> **EXERCISE DIRECTIONS**
Reproduce the lines of the material starting at its first line and ending at the line that contains "List each element's", including both, and leave the pictures out of your answer.
______________________________
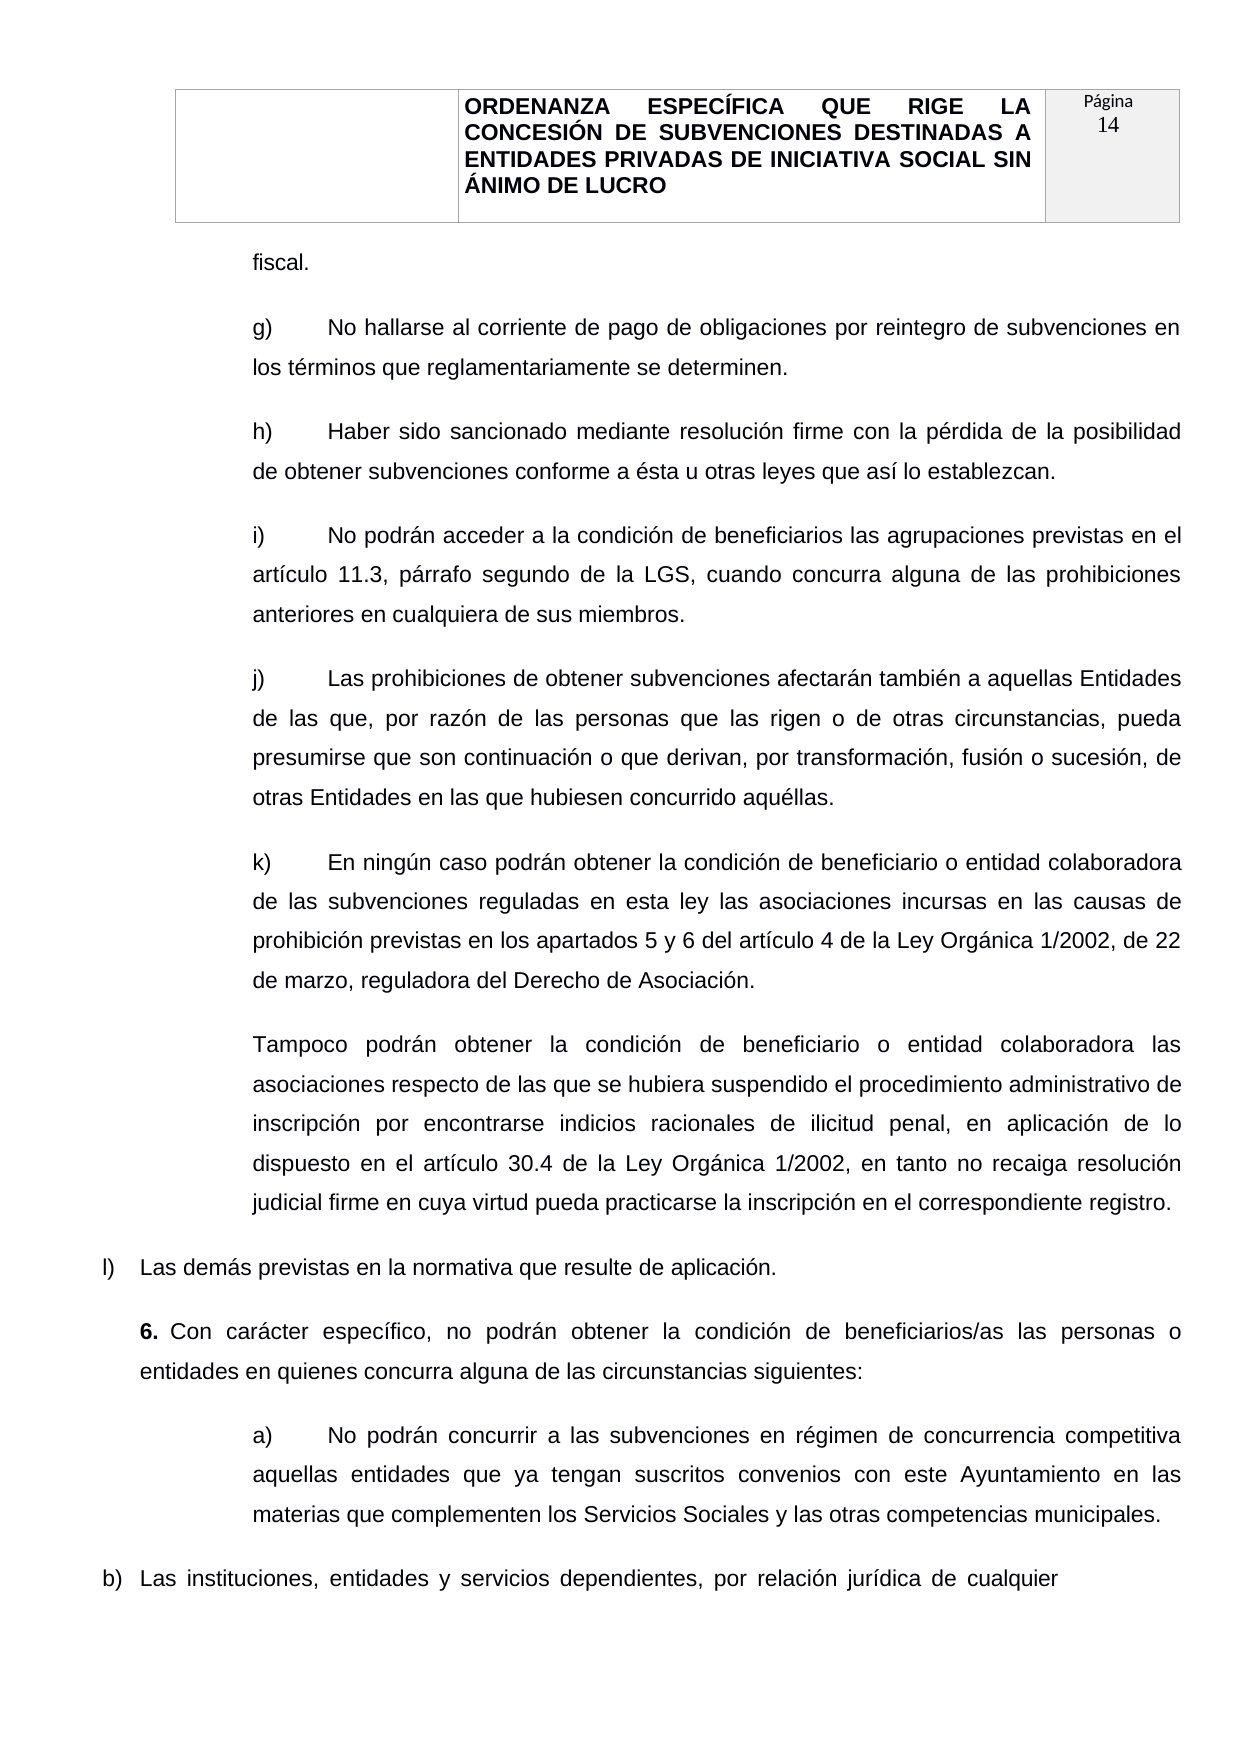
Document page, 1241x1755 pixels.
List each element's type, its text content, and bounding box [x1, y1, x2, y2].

text fiscal. [252, 249, 1207, 276]
list Haber sido sancionado mediante resolución firme con la pérdida de la posibilidad de obtener subvenciones conforme a ésta u otras leyes que así lo establezcan. [252, 418, 1182, 484]
text Tampoco podrán obtener la condición de beneficiario o entidad colaboradora las asociaciones respecto de las que se hubiera suspendido el procedimiento administrativo de inscripción por encontrarse indicios racionales de ilicitud penal, en aplicación de lo dispuesto en el artículo 30.4 de la Ley Orgánica 1/2002, en tanto no recaiga resolución judicial firme en cuya virtud pueda practicarse la inscripción en el correspondiente registro. [252, 1031, 1182, 1216]
list No podrán concurrir a las subvenciones en régimen de concurrencia competitiva aquellas entidades que ya tengan suscritos convenios con este Ayuntamiento en las materias que complementen los Servicios Sociales y las otras competencias municipales. [252, 1422, 1182, 1527]
list Las instituciones, entidades y servicios dependientes, por relación jurídica de cualquier [102, 1565, 1207, 1592]
list En ningún caso podrán obtener la condición de beneficiario o entidad colaboradora de las subvenciones reguladas en esta ley las asociaciones incursas en las causas de prohibición previstas en los apartados 5 y 6 del artículo 4 de la Ley Orgánica 1/2002, de 22 de marzo, reguladora del Derecho de Asociación. [252, 848, 1182, 993]
list No hallarse al corriente de pago de obligaciones por reintegro de subvenciones en los términos que reglamentariamente se determinen. [252, 314, 1181, 380]
list Con carácter específico, no podrán obtener la condición de beneficiarios/as las personas o entidades en quienes concurra alguna de las circunstancias siguientes: [139, 1318, 1182, 1384]
list Las demás previstas en la normativa que resulte de aplicación. [102, 1254, 1207, 1280]
list No podrán acceder a la condición de beneficiarios las agrupaciones previstas en el artículo 11.3, párrafo segundo de la LGS, cuando concurra alguna de las prohibiciones anteriores en cualquiera de sus miembros. [252, 522, 1182, 627]
list Las prohibiciones de obtener subvenciones afectarán también a aquellas Entidades de las que, por razón de las personas que las rigen o de otras circunstancias, pueda presumirse que son continuación o que derivan, por transformación, fusión o sucesión, de otras Entidades en las que hubiesen concurrido aquéllas. [252, 665, 1182, 810]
______________________________
> **COMPLETE ANSWER**
Document page, 1241x1755 pixels.
List each element's type, its text content, and bounding box [x1, y1, x2, y2].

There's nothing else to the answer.